Heart Failure Warning
Actos carries the FDA’s most serious warning, a boxed warning, for congestive heart failure. Thiazolidinediones cause the body to retain fluid, which can trigger or worsen heart failure in some patients. Signs to watch for include rapid weight gain, swelling in the legs or ankles, and shortness of breath, especially in the first weeks after starting the medication or after a dose increase.
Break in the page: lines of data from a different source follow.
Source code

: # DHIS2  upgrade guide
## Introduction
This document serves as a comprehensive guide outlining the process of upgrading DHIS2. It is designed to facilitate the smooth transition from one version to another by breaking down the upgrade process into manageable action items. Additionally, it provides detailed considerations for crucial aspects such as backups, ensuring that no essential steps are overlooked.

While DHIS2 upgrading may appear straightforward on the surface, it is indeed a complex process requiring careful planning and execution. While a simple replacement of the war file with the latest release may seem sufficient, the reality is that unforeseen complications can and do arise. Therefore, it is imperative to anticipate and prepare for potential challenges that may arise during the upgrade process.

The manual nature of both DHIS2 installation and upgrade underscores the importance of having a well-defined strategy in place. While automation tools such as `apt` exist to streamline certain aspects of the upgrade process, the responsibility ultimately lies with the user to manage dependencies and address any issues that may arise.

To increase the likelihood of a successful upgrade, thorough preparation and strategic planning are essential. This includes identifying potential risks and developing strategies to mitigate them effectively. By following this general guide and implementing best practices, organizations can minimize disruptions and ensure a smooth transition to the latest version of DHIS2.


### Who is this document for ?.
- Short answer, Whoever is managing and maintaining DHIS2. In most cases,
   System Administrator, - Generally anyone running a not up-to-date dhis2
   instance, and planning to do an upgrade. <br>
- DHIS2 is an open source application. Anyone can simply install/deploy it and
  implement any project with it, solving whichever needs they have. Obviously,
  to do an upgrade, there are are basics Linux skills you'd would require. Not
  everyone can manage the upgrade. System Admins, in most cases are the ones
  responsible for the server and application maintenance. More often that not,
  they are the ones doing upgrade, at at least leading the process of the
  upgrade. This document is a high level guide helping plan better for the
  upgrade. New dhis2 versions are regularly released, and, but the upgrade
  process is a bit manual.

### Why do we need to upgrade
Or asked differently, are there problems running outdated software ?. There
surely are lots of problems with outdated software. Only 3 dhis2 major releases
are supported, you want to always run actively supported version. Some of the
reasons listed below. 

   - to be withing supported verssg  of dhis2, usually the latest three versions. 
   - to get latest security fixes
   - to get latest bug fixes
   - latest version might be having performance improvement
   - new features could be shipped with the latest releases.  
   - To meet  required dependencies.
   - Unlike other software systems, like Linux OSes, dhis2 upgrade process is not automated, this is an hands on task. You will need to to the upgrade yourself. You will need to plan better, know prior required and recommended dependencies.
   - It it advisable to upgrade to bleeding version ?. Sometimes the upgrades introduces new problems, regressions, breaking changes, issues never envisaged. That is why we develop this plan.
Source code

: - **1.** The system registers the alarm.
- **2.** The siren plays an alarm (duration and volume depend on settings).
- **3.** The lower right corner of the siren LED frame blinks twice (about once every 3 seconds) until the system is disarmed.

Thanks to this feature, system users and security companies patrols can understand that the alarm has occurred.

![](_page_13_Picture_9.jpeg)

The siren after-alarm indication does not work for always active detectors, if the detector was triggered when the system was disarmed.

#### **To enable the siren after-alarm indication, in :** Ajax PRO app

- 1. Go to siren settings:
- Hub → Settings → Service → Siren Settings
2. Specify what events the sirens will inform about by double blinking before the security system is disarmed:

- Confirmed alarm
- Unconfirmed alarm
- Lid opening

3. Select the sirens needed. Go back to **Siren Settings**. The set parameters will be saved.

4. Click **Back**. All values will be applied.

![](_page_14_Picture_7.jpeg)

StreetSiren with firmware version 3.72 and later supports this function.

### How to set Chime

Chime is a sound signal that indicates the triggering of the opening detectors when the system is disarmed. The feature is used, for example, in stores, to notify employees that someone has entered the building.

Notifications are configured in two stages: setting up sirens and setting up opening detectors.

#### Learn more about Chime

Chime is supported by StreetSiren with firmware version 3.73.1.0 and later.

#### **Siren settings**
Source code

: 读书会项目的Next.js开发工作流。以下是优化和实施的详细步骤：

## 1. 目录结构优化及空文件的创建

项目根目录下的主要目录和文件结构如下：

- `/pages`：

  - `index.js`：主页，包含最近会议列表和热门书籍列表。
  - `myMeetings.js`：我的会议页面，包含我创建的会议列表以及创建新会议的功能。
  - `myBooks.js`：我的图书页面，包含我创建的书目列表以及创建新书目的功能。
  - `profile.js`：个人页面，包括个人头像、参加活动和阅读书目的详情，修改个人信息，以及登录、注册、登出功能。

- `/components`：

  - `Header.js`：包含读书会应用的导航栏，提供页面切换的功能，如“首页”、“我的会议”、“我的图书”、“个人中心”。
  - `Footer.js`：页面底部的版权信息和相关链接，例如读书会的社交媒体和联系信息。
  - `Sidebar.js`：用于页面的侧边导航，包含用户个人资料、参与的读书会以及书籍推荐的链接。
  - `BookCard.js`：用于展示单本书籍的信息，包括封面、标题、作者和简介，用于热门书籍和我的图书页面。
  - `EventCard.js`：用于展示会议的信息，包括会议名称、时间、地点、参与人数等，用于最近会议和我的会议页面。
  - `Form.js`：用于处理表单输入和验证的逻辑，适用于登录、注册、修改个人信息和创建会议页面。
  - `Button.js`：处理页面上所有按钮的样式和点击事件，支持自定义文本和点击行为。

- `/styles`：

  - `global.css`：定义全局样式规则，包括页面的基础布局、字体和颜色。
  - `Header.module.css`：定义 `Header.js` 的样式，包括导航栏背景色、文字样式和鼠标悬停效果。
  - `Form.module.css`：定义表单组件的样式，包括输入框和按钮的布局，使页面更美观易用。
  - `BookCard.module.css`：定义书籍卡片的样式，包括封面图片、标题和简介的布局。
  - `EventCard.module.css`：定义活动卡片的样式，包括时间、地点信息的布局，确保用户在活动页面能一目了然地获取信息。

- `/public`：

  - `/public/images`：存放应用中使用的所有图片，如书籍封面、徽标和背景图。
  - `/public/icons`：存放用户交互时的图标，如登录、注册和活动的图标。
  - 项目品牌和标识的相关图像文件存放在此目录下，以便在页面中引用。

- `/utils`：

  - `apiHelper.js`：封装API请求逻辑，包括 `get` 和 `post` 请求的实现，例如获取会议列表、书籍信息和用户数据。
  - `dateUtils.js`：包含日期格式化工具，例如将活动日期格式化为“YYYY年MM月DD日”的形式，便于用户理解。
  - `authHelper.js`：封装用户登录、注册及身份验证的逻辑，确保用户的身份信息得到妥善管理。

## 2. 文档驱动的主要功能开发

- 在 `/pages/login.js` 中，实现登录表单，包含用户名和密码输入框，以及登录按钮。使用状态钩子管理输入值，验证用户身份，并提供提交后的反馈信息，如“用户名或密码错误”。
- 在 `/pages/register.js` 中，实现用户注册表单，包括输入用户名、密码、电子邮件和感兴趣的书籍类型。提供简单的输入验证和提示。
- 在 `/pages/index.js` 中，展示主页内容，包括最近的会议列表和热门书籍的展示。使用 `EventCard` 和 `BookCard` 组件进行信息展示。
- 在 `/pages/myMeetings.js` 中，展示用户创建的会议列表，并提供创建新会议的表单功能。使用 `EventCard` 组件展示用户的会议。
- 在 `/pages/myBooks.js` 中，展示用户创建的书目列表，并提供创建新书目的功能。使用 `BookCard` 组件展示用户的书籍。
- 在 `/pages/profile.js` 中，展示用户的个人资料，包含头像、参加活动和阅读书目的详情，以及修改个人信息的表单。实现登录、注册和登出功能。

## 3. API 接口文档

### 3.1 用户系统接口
Actos is not recommended for anyone with symptomatic heart failure, and it’s completely off-limits for people with moderate to severe heart failure (classified as NYHA Class III or IV). If you have any history of heart problems, your prescriber will weigh those risks carefully before starting this medication.
Bladder Cancer Risk
An FDA safety review confirmed that using pioglitazone for more than 12 months is associated with a small increased risk of bladder cancer, with the risk rising the longer the medication is taken. The updated prescribing label states that Actos should not be started in anyone with active bladder cancer and should be used cautiously in people with a history of it.
If you notice blood in your urine, a red or pink color when you urinate, or develop new urinary urgency or pain while taking Actos, those symptoms warrant prompt evaluation. The European Medicines Agency reviewed the same data and concluded that pioglitazone’s benefits still outweigh its risks for most patients, provided appropriate screening and monitoring are in place.
Bone Fracture Risk
Pioglitazone weakens bones over time, particularly in women. A large meta-analysis found that the drug increases overall fracture risk by about 21%, but the numbers vary significantly by sex and location. Women taking pioglitazone had a 56% higher fracture risk compared to controls, while men showed no statistically significant increase. Fractures of the lower extremities were 85% more likely, and spinal fractures more than doubled. Most of these fractures resulted from low-energy events like falls rather than major trauma.
This makes pioglitazone a less ideal choice for postmenopausal women or anyone already at elevated risk for osteoporosis. If you’re taking Actos long-term, bone density monitoring may be worth discussing.
Weight Gain and Fluid Retention
Weight gain is one of the most common side effects. It tends to be dose-dependent: around 1 to 2% of body weight at 15 mg daily, increasing to 3 to 5% at the highest dose of 45 mg. Part of this is true fat gain (often subcutaneous rather than visceral), and part is fluid retention. The fluid retention also contributes to swelling in the hands, feet, and ankles, which can be uncomfortable even in people without heart problems.
Who Should Not Take Actos
Three groups of people should avoid Actos entirely: those with moderate to severe heart failure, those with active bladder cancer, and anyone with a known allergy to pioglitazone or its inactive ingredients. People with a history of bladder cancer or unexplained blood in the urine need careful evaluation before starting. Liver function is typically checked before and periodically during treatment, as the earlier drug in this class (rosiglitazone) raised concerns about liver toxicity, though pioglitazone itself has a cleaner track record on that front.